TASK DESCRIPTION ▸
Below is a block of entries; repeat all of it exactly but omit the pictures.

EXERCISE INPUT ▸
- - - - -

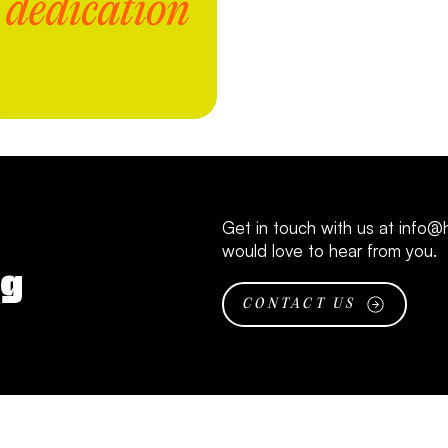
Get in touch with us at
info@h
would love to hear from you.
ng
CONTACT US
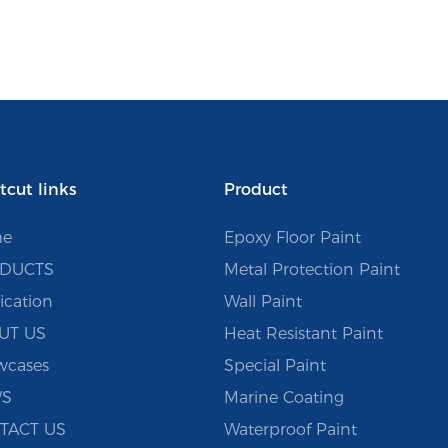
tcut links
Product
e
Epoxy Floor Paint
DUCTS
Metal Protection Paint
ication
Wall Paint
UT US
Heat Resistant Paint
wcases
Special Paint
S
Marine Coating
TACT US
Waterproof Paint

- - - - -

EXERCISE SOLUTION ▸
Get in touch with us at
info@h
would love to hear from you.
ng
CONTACT US
tcut links
Product
e
Epoxy Floor Paint
DUCTS
Metal Protection Paint
ication
Wall Paint
UT US
Heat Resistant Paint
wcases
Special Paint
S
Marine Coating
TACT US
Waterproof Paint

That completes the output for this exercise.